Periodic Reporting for period 2 - SHIELD (Securing against intruders and other threats through a NFV-enabled environment)
Reporting period: 2017-09-01 to 2019-02-28
The ambition of SHIELD is to contribute towards addressing these challenges by designing and implementing an integrated framework for next-generation security-as-a-service (SecaaS) offerings.
Towards this aim, the SHIELD approach combines Network Functions Virtualisation (NFV), Big Data Analytics and Trusted Computing (TC), in order to provide an extensible, adaptable, fast, low-cost and trustworthy cybersecurity solution. It aims at delivering cybersecurity as an integrated service of virtual network infrastructures, which can be tailored for Internet Service Providers (ISPs) and enterprise customers - including SMEs - in equal terms. Virtualised Network Security Functions (vNSF) provide software instantiations of security appliances that can be dynamically deployed into a network infrastructure. In line with the NFV concept and going beyond traditional cloud-based SecaaS offers, vNSFs can be distributed within the network infrastructure close to the user/customer. This allows to radically optimize resource allocation, minimize costs and reduce incident response time.

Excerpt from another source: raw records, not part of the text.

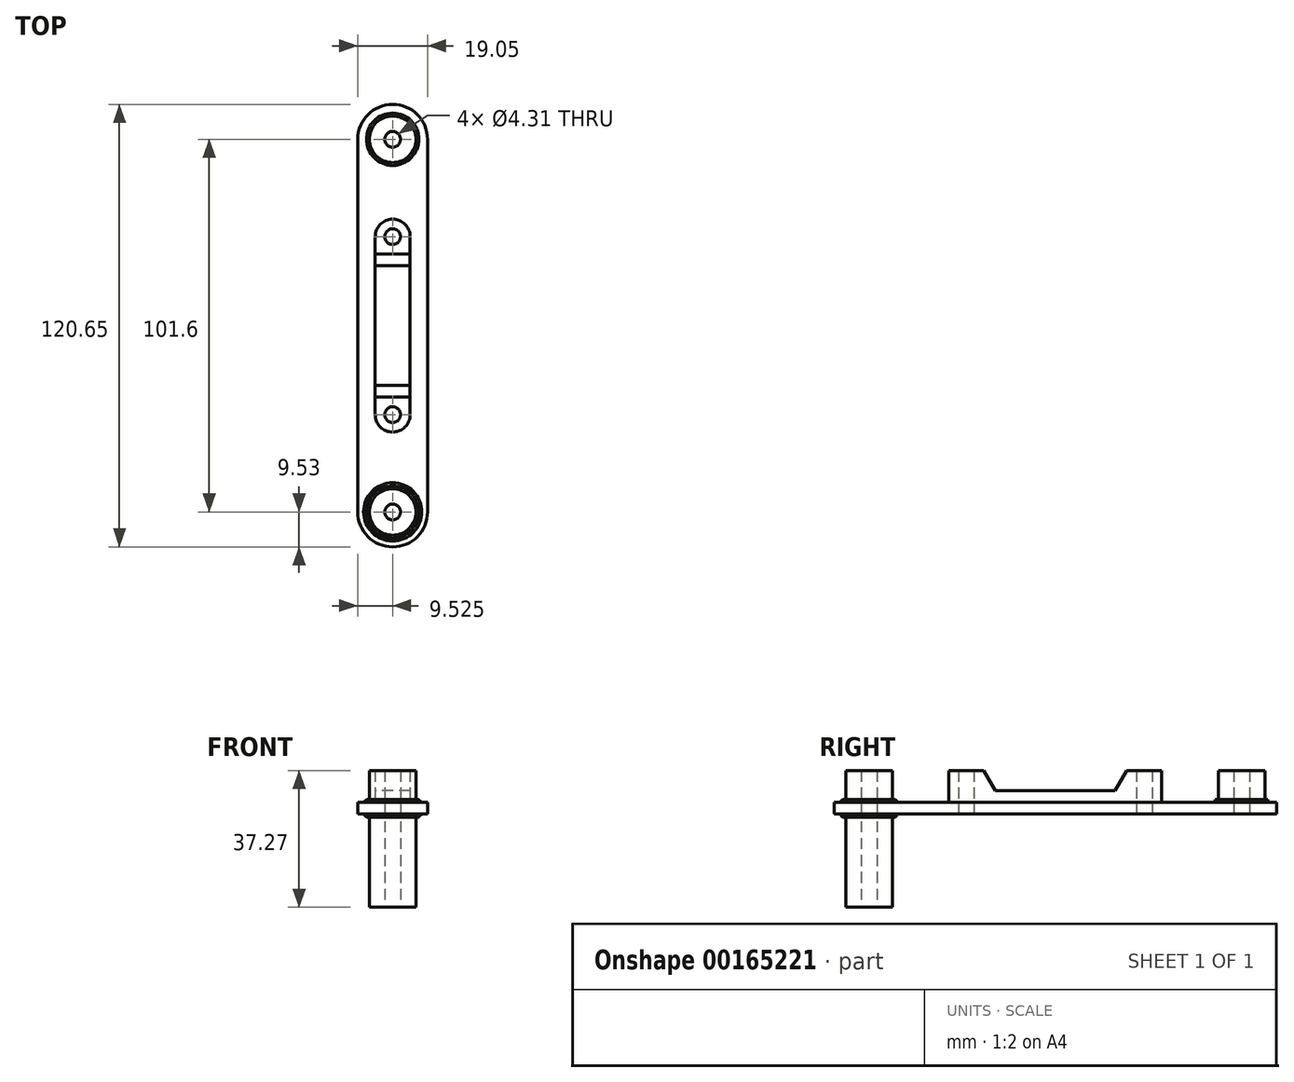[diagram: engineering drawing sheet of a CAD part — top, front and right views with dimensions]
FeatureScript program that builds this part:
annotation { "Feature Type Name" : "Feature", "Feature Type Description" : "" }
export const myFeature = defineFeature(function(context is Context, id is Id, definition is map)
    precondition{}
    {
        {
            var Q0;
            Q0=qCreatedBy(makeId("Top.planeOp"),FACE);
            var sketch = newSketch(context, id + "F0", { "sketchPlane" : qUnion([Q0])});
            skLineSegment(sketch, "E0.bottom", {"start": v(0, 0) * mm, "end": v(19.05, 0) * mm, "construction": true});
            skLineSegment(sketch, "E0.top", {"start": v(0, 101.6) * mm, "end": v(19.05, 101.6) * mm, "construction": true});
            skLineSegment(sketch, "E0.left", {"start": v(0, 0) * mm, "end": v(0, 101.6) * mm});
            skLineSegment(sketch, "E0.right", {"start": v(19.05, 0) * mm, "end": v(19.05, 101.6) * mm});
            skArc(sketch, "E1", {"start": v(19.05, 101.6) * mm, "mid": v(9.52, 111.13) * mm, "end": v(0, 101.6) * mm});
            skArc(sketch, "E2", {"start": v(0, 0) * mm, "mid": v(9.53, -9.52) * mm, "end": v(19.05, 0) * mm});
            skSolve(sketch);
        }
        {
            var Q0;
            Q0 = qSketchRegion(id + "F0", true);
            extrude(context, id + "F1", {"entities" : qUnion([Q0]), "depth" : 3.17 * mm});
        }
        {
            var Q0;
            Q0=makeQuery(id+"F1.opExtrude","CAP_FACE",FACE,{"disambiguationData":[OSD([sQuery(id+"F0.wireOp",EDGE,"E0.left"),sQuery(id+"F0.wireOp",EDGE,"E0.right"),sQuery(id+"F0.wireOp",EDGE,"E1"),sQuery(id+"F0.wireOp",EDGE,"E2")])],"isStart":false});
            var sketch = newSketch(context, id + "F2", { "sketchPlane" : qUnion([Q0])});
            skLineSegment(sketch, "E3", {"start": v(0, 50.8) * mm, "end": v(19.05, 50.8) * mm, "construction": true});
            skLineSegment(sketch, "E4.bottom", {"start": v(14.29, 79.83) * mm, "end": v(4.76, 79.83) * mm});
            skLineSegment(sketch, "E4.top", {"start": v(14.29, 21.77) * mm, "end": v(4.76, 21.77) * mm});
            skLineSegment(sketch, "E4.left", {"start": v(14.29, 79.83) * mm, "end": v(14.29, 21.77) * mm});
            skLineSegment(sketch, "E4.right", {"start": v(4.76, 79.83) * mm, "end": v(4.76, 21.77) * mm});
            skPoint(sketch, "E4.middle", {"position": v(9.52, 50.8) * mm});
            skCircle(sketch, "E5", {"center": v(9.52, 0) * mm, "radius": 6.35 * mm});
            skCircle(sketch, "E6", {"center": v(9.52, 101.6) * mm, "radius": 6.35 * mm});
            skSolve(sketch);
        }
        {
            var Q0;
            Q0 = qSketchRegion(id + "F2", true);
            extrude(context, id + "F3", {"entities" : qUnion([Q0]), "operationType" : NewBodyOperationType.ADD, "depth" : 8.7 * mm});
        }
        {
            var Q0;
            Q0=makeQuery(id+"F3.opExtrude","SWEPT_FACE",FACE,{"disambiguationData":[OSD([sQuery(id+"F2.wireOp",EDGE,"E4.right")])]});
            var sketch = newSketch(context, id + "F4", { "sketchPlane" : qUnion([Q0])});
            skLineSegment(sketch, "E7.bottom", {"start": v(-31.3, 11.87) * mm, "end": v(-70.3, 11.87) * mm});
            skLineSegment(sketch, "E7.top", {"start": v(-34.49, 6.35) * mm, "end": v(-67.11, 6.35) * mm});
            skLineSegment(sketch, "E7.right", {"start": v(-70.3, 11.87) * mm, "end": v(-67.11, 6.35) * mm});
            skLineSegment(sketch, "E8", {"start": v(-50.8, 6.35) * mm, "end": v(-50.8, 3.18) * mm, "construction": true});
            skLineSegment(sketch, "E9", {"start": v(-70.3, 11.87) * mm, "end": v(-70.3, 7.52) * mm, "construction": true});
            skLineSegment(sketch, "E10", {"start": v(-70.3, 7.52) * mm, "end": v(-79.83, 7.52) * mm, "construction": true});
            skLineSegment(sketch, "E11", {"start": v(-34.49, 6.35) * mm, "end": v(-31.3, 11.87) * mm});
            skPoint(sketch, "E12", {"position": v(-50.8, 11.87) * mm});
            skSolve(sketch);
        }
        {
            var Q0;
            Q0 = qSketchRegion(id + "F4", true);
            var Q1;
            Q1=makeQuery(id+"F3.opExtrude","SWEPT_FACE",FACE,{"disambiguationData":[OSD([sQuery(id+"F2.wireOp",EDGE,"E4.left")])]});
            extrude(context, id + "F5", {"entities" : qUnion([Q0]), "operationType" : NewBodyOperationType.REMOVE, "endBound" : BoundingType.UP_TO_SURFACE, "oppositeDirection" : true, "endBoundEntityFace" : qUnion([Q1]), "depth" : 25.4 * mm});
        }
        {
            var Q0;
            Q0=makeQuery(id+"F3.opExtrude","SWEPT_EDGE",EDGE,{"disambiguationData":[OSD([sQuery(id+"F2.wireOp",EDGE,"E4.bottom"),sQuery(id+"F2.wireOp",EDGE,"E4.right")])]});
            var Q1;
            Q1=makeQuery(id+"F3.opExtrude","SWEPT_EDGE",EDGE,{"disambiguationData":[OSD([sQuery(id+"F2.wireOp",EDGE,"E4.bottom"),sQuery(id+"F2.wireOp",EDGE,"E4.left")])]});
            var Q2;
            Q2=makeQuery(id+"F3.opExtrude","SWEPT_EDGE",EDGE,{"disambiguationData":[OSD([sQuery(id+"F2.wireOp",EDGE,"E4.top"),sQuery(id+"F2.wireOp",EDGE,"E4.right")])]});
            var Q3;
            Q3=makeQuery(id+"F3.opExtrude","SWEPT_EDGE",EDGE,{"disambiguationData":[OSD([sQuery(id+"F2.wireOp",EDGE,"E4.top"),sQuery(id+"F2.wireOp",EDGE,"E4.left")])]});
            fillet(context, id + "F6", {"entities" : qUnion([Q0, Q1, Q2, Q3]), "radius" : 4.76 * mm, "tangentPropagation" : true, "allowEdgeOverflow" : false});
        }
        {
            var Q0;
            Q0=makeQuery(id+"F1.opExtrude","CAP_FACE",FACE,{"disambiguationData":[OSD([sQuery(id+"F0.wireOp",EDGE,"E0.left"),sQuery(id+"F0.wireOp",EDGE,"E0.right"),sQuery(id+"F0.wireOp",EDGE,"E1"),sQuery(id+"F0.wireOp",EDGE,"E2")])],"isStart":true});
            var sketch = newSketch(context, id + "F7", { "sketchPlane" : qUnion([Q0])});
            skCircle(sketch, "E13", {"center": v(9.52, 0) * mm, "radius": 6.35 * mm});
            skSolve(sketch);
        }
        {
            var Q0;
            Q0 = qSketchRegion(id + "F7", true);
            extrude(context, id + "F8", {"entities" : qUnion([Q0]), "operationType" : NewBodyOperationType.ADD, "depth" : 25.4 * mm});
        }
        {
            var Q0;
            Q0=makeQuery(id+"F8.opExtrude","CAP_FACE",FACE,{"disambiguationData":[OSD([sQuery(id+"F7.wireOp",EDGE,"E13")])],"isStart":false});
            var sketch = newSketch(context, id + "F9", { "sketchPlane" : qUnion([Q0])});
            skCircle(sketch, "E14", {"center": v(9.52, 0) * mm, "radius": 2.15 * mm});
            skCircle(sketch, "E15", {"center": v(9.52, -26.54) * mm, "radius": 2.15 * mm});
            skCircle(sketch, "E16", {"center": v(9.52, -75.06) * mm, "radius": 2.15 * mm});
            skCircle(sketch, "E17", {"center": v(9.52, -101.6) * mm, "radius": 2.15 * mm});
            skSolve(sketch);
        }
        {
            var Q0;
            Q0 = qSketchRegion(id + "F9", true);
            var Q1;
            Q1=makeQuery(id+"F3.opExtrude","CAP_FACE",FACE,{"disambiguationData":[OSD([sQuery(id+"F2.wireOp",EDGE,"E5")])],"isStart":false});
            extrude(context, id + "F10", {"entities" : qUnion([Q0]), "operationType" : NewBodyOperationType.REMOVE, "endBound" : BoundingType.UP_TO_SURFACE, "oppositeDirection" : true, "endBoundEntityFace" : qUnion([Q1]), "depth" : 25.4 * mm});
        }
        {
            var Q0;
            Q0=makeQuery(id+"F1.opExtrude","CAP_FACE",FACE,{"disambiguationData":[OSD([sQuery(id+"F0.wireOp",EDGE,"E0.left"),sQuery(id+"F0.wireOp",EDGE,"E0.right"),sQuery(id+"F0.wireOp",EDGE,"E1"),sQuery(id+"F0.wireOp",EDGE,"E2")])],"isStart":false});
            var sketch = newSketch(context, id + "F11", { "sketchPlane" : qUnion([Q0])});
            skCircle(sketch, "E18", {"center": v(9.52, 0) * mm, "radius": 7.14 * mm});
            skCircle(sketch, "E19", {"center": v(9.52, 0) * mm, "radius": 2.15 * mm});
            skSolve(sketch);
        }
        {
            var Q0;
            Q0 = qSketchRegion(id + "F11", true);
            extrude(context, id + "F12", {"entities" : qUnion([Q0]), "operationType" : NewBodyOperationType.ADD, "depth" : 0.8 * mm, "hasSecondDirection" : true, "secondDirectionOppositeDirection" : true, "secondDirectionDepth" : 3.97 * mm});
        }
        {
            var Q0;
            Q0=makeQuery(id+"F1.opExtrude","CAP_FACE",FACE,{"disambiguationData":[OSD([sQuery(id+"F0.wireOp",EDGE,"E0.left"),sQuery(id+"F0.wireOp",EDGE,"E0.right"),sQuery(id+"F0.wireOp",EDGE,"E1"),sQuery(id+"F0.wireOp",EDGE,"E2")])],"isStart":false});
            var sketch = newSketch(context, id + "F13", { "sketchPlane" : qUnion([Q0])});
            skCircle(sketch, "E20", {"center": v(9.52, 101.6) * mm, "radius": 2.15 * mm});
            skCircle(sketch, "E21", {"center": v(9.52, 101.6) * mm, "radius": 7.14 * mm});
            skSolve(sketch);
        }
        {
            var Q0;
            Q0 = qSketchRegion(id + "F13", true);
            var Q1;
            Q1=makeQuery(id+"F12.opExtrude","CAP_FACE",FACE,{"disambiguationData":[OSD([sQuery(id+"F11.wireOp",EDGE,"E18"),sQuery(id+"F11.wireOp",EDGE,"E19")])],"isStart":false});
            extrude(context, id + "F14", {"entities" : qUnion([Q0]), "operationType" : NewBodyOperationType.ADD, "endBound" : BoundingType.UP_TO_SURFACE, "endBoundEntityFace" : qUnion([Q1]), "depth" : 25.4 * mm});
        }
        {
            var Q0;
            Q0=makeQuery(id+"F14.opExtrude","CAP_EDGE",EDGE,{"disambiguationData":[OSD([sQuery(id+"F13.wireOp",EDGE,"E21")])],"isStart":true});
            var Q1;
            Q1=makeQuery(id+"F12.boolean.opBoolean","INTERSECT",EDGE,{"derivedFrom":[makeQuery(id+"F1.opExtrude","CAP_FACE",FACE,{"disambiguationData":[OSD([sQuery(id+"F0.wireOp",EDGE,"E0.left"),sQuery(id+"F0.wireOp",EDGE,"E0.right"),sQuery(id+"F0.wireOp",EDGE,"E1"),sQuery(id+"F0.wireOp",EDGE,"E2")])],"isStart":true}),makeQuery(id+"F12.opExtrude","SWEPT_FACE",FACE,{"disambiguationData":[OSD([sQuery(id+"F11.wireOp",EDGE,"E18")])]})]});
            var Q2;
            Q2=makeQuery(id+"F12.boolean.opBoolean","INTERSECT",EDGE,{"derivedFrom":[makeQuery(id+"F1.opExtrude","CAP_FACE",FACE,{"disambiguationData":[OSD([sQuery(id+"F0.wireOp",EDGE,"E0.left"),sQuery(id+"F0.wireOp",EDGE,"E0.right"),sQuery(id+"F0.wireOp",EDGE,"E1"),sQuery(id+"F0.wireOp",EDGE,"E2")])],"isStart":false}),makeQuery(id+"F12.opExtrude","SWEPT_FACE",FACE,{"disambiguationData":[OSD([sQuery(id+"F11.wireOp",EDGE,"E18")])]})]});
            chamfer(context, id + "F15", {"entities" : qUnion([Q0, Q1, Q2]), "width" : 0.8 * mm, "tangentPropagation" : true});
        }
    });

Furthermore, SHIELD envisages that data and logs from vNSFs are aggregated and fed into an information-driven Intrusion Detection and Prevention System (IDPS) platform called Data Analysis and Remediation Engine (DARE), featuring analytical components capable of predicting specific vulnerabilities and attacks. The DARE leverages state-of-the-art Big Data technologies in order to collect, store and process data from vNSFs and translate them into adversarial options, behaviours and intents. By centralising events and logs form multiple vNSFs, the DARE maintains the “big picture” of the network infrastructure status; thus it can infer events which cannot be detected by the individual vNSFs - and dynamically propose actions so as to automatically mitigate them.
Last but not least, in order to address security issues associated with software-based infrastructures, such as SDN/NFV, SHIELD leverages Trusted Computing (TC) aspects and mechanisms in order to attest both the software-defined network infrastructure as well as the virtualised security appliances (vNSFs) and the underlying infrastructure, protecting them against unauthorised modifications.
The SHIELD virtual security infrastructure can either used by the ISP internally for network monitoring and protection, but it can also be offered as-a-service to ISP customers; for this purpose, SHIELD establishes a “vNSF Store”, i.e. a repository of available virtual security functions (firewalls, DPIs, content filters etc.) from which the ISP customers can select the ones which best match their needs and deploy them to protect their infrastructure. This approach promotes openness and interoperability of security functions and offers an affordable, zero-CAPEX security solution for citizens and SMEs.
- The candidate use cases of the SHIELD framework were defined, identifying the involved stakeholders and the value chain, leading to a set of technical requirements.
- The implementation phase followed, focusing on the two main subsystems of the SHIELD framework, i.e. the DARE and the vNSF ecosystem (including the Attestation framework).
- System integration and testing followed several iterative cycles, putting together all components and assembling/verifying the end-to-end SHIELD framework.
- The evaluation and assessment phase was also carried out during the final phase of the project, including realistic lab-based usage scenarios, assessment in pre-operational conditions (under real traffic), as well as targeted demos with external stakeholders.
- Last, with respect to the communication and exploitation part, the communication activities included public online channels, articles in international conferences and journals, participations in exhibitions and targeted speeches. The exploitation activities included an analysis of the market landscape, the positioning of SHIELD, as well as a concrete business plan accompanied by a thorough techno-economic analysis.
Overall, the project has produced three main discrete results, in terms of technical development:
- The Data Analytics and Remediation Engine (DARE).
- The vNSF Ecosystem, consisting of the vNSFs and the vNSF management and orchestration (MANO) stack.
- The attestation framework, consisting of both hardware and software components.
All above results are jointly developed foreground and most of them have been publicly released as open-source software.
The envisaged impact of SHIELD includes:
- Addressing of all expected impacts targeted by the EC Work Programme (better management of cybersecurity information sources; more effective vulnerability remediation, enhanced prevention and detection; reducing the impact of incidents, increasing the level of awareness and preparedness)
- Improving the innovation capacity and fostering the integration of new knowledge, by enabling third-party services and algorithms to be easily integrated into the SHIELD system
- Offering competitive advantages for key stakeholders (telecom operators, ISPs, vendors, SMEs, cybersecurity agencies) by promoting the creation of an open ecosystem for cybersecurity infrastructure and services
- Bringing clear benefits to the society, by efficiently and effectively combating cybercrime and also improving the intelligence operations within the network - rather than the endpoints, whose level of protection mostly depends on the expertise of the end user/individual citizen.